[start Document]

Not certain I'm in the right forum - if not, I'd appreciate being pointed to the correct one!
I'm just beginning to look into ways to do performance and load testing for a particular application. However, this is a pretty different application...
It's sort of an ASP.NET application, but not really. It does actually use ASP.NET, but doesn't run in a regular browser. The application is actually a Java wrapper around the gecko engine! So it looks and acts like a native Win32 client-server application, but internally it's ASP.NET, which means involving IIS and C# and all that.
(Side note: I believe this actually started out as a "normal" ASP.NET application, but the owner of the company that develops the app wanted his own unique, proprietary GUI, hence the development of the Java browser shell.)
The problem is that it's pretty sluggish, which shouldn't be too surprising. We're trying to find ways to pinpoint possible bottlenecks, and are having a hard time finding any tools that can be used for this conglomeration of technologies. (I have to stay polite and avoid describing it the way I'd REALLY like to [img]images/icons/frown.gif[/img] )
Actually, there are two areas that need attention: performance and load testing. I've been trying to use OpenSTA, and have managed to at least record a script that I could then duplicate to simulate multiple users. Unfortunately, the documentation for that seems to assume a certain level of knowledge I don't possess, so I don't know how useful it might turn out to be.
We've also used NProf to some extent to try to ascertain possible performance issues with the .NET code for this application.
Oh, the other thing is that there's no money (read: zero dollars) in the budget for any kind of commercial profiling and testing tools.
Eventually the aim is to have an automated test suite that can provide enough information to enable us to optimize as fully as possible.
I realize this is somewhat disjointed, and I apologize for that. I'm at the level of not even being sure what questions I need to ask, since this is the first time I've ever approached this kind of thing. So any and all comments and suggestions are appreciated!

[end Document]
[start Data]

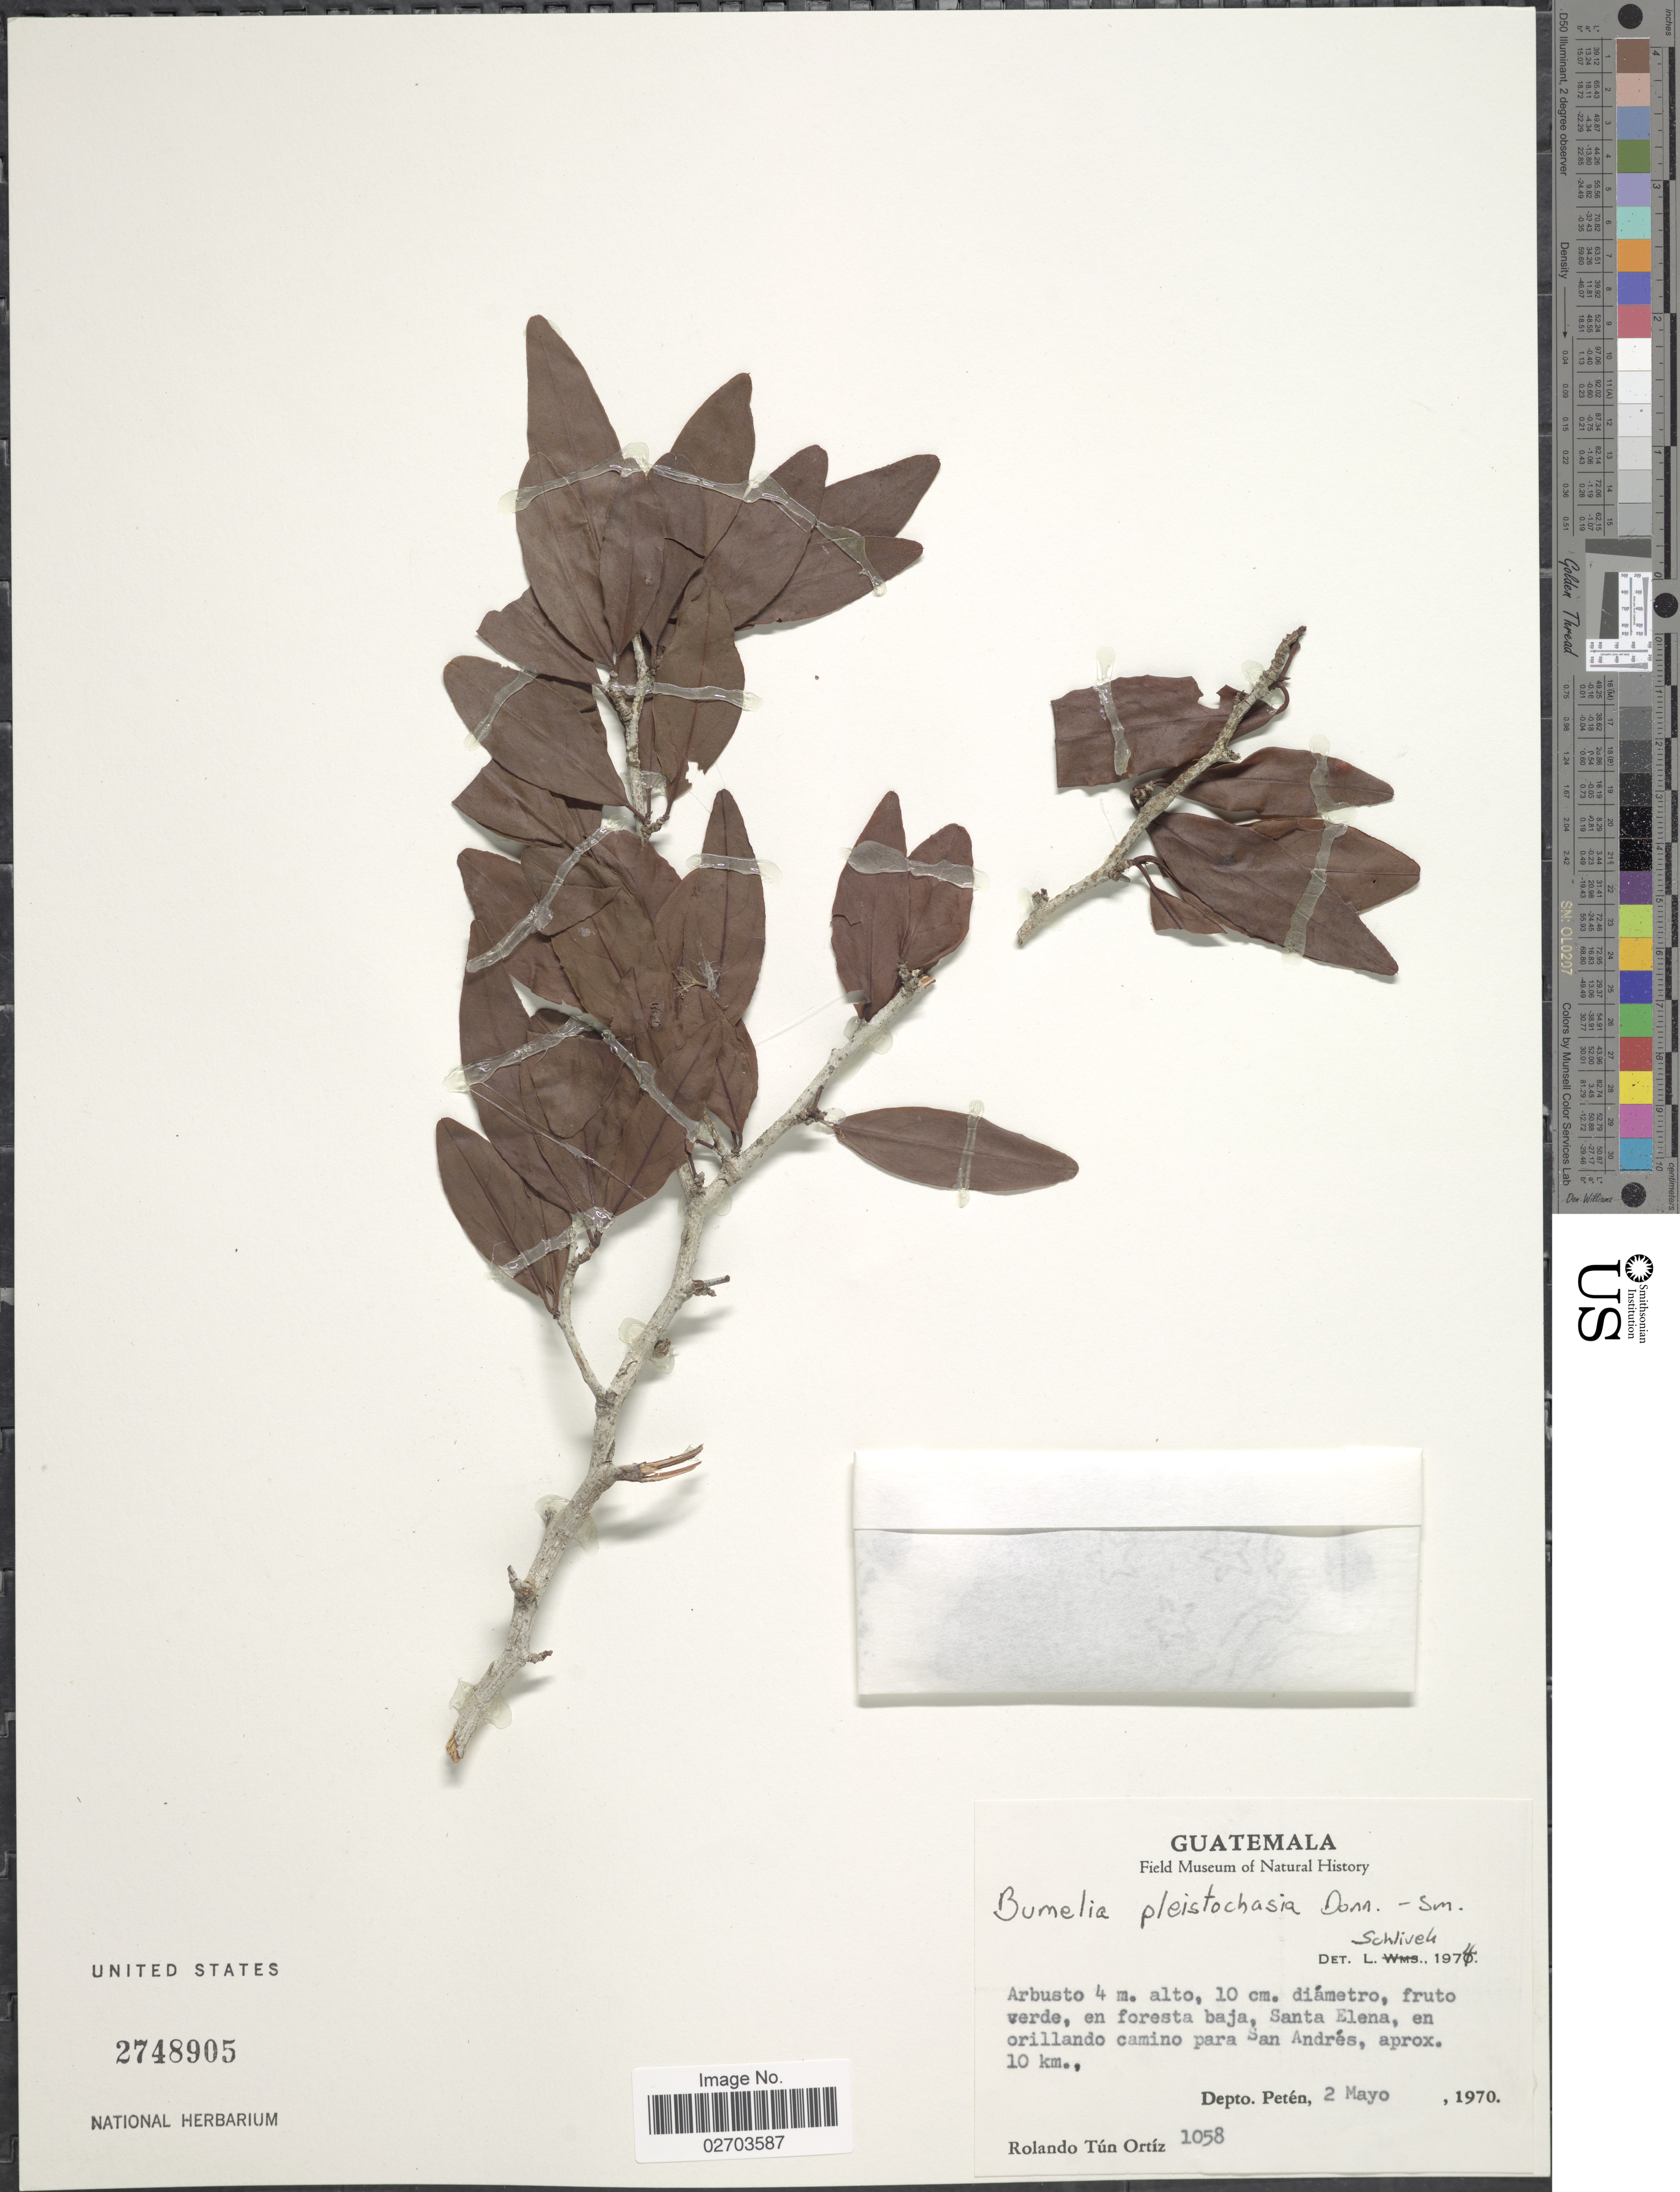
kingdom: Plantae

[end Data]

Exercise tasks:
A: Answer these from the post:
(i) What is the Java wrapper in the application built around?
(ii) Which tool was used to record a script that could be duplicated to simulate multiple users?
(iii) How much money does the budget hold for commercial profiling and testing tools?
B: Retype the stretch of the post from "The problem is" through "for this application.".

Task-by-task outputs:
A:
(i) The gecko engine.
(ii) OpenSTA.
(iii) None: zero dollars.

B:
The problem is that it's pretty sluggish, which shouldn't be too surprising. We're trying to find ways to pinpoint possible bottlenecks, and are having a hard time finding any tools that can be used for this conglomeration of technologies. (I have to stay polite and avoid describing it the way I'd REALLY like to [img]images/icons/frown.gif[/img] )
Actually, there are two areas that need attention: performance and load testing. I've been trying to use OpenSTA, and have managed to at least record a script that I could then duplicate to simulate multiple users. Unfortunately, the documentation for that seems to assume a certain level of knowledge I don't possess, so I don't know how useful it might turn out to be.
We've also used NProf to some extent to try to ascertain possible performance issues with the .NET code for this application.